Source records Block Start
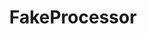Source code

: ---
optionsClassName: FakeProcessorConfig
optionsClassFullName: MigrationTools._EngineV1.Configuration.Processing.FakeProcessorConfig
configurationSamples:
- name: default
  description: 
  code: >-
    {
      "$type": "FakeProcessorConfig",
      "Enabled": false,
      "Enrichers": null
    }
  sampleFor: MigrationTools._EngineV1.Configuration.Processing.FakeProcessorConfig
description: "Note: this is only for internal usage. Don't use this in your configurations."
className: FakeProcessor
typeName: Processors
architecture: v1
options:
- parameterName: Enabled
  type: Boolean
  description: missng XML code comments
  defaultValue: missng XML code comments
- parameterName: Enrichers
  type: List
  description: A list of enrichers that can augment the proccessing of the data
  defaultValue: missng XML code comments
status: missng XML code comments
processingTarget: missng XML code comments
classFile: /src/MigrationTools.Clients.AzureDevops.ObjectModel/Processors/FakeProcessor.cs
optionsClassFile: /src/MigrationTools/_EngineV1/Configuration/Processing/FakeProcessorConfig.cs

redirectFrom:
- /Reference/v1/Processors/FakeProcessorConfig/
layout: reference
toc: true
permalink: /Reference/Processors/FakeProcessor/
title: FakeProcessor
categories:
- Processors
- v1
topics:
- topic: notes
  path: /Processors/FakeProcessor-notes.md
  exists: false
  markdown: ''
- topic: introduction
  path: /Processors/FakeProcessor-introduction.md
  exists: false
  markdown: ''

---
Source records Block End
Source records Block Start
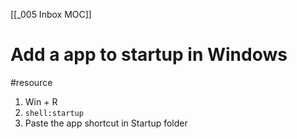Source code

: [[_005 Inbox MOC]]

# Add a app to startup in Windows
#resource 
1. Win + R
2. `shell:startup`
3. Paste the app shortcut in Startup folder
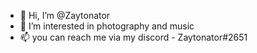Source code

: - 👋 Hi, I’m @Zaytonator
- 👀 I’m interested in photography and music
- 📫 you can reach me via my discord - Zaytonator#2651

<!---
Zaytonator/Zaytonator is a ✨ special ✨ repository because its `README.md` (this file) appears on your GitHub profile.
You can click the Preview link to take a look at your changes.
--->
Source records Block End
- **Aim of the exercise**:
Note each line above that contains "Processors" and copy it out.

- **Task output**:
typeName: Processors
classFile: /src/MigrationTools.Clients.AzureDevops.ObjectModel/Processors/FakeProcessor.cs
- /Reference/v1/Processors/FakeProcessorConfig/
permalink: /Reference/Processors/FakeProcessor/
- Processors
  path: /Processors/FakeProcessor-notes.md
  path: /Processors/FakeProcessor-introduction.md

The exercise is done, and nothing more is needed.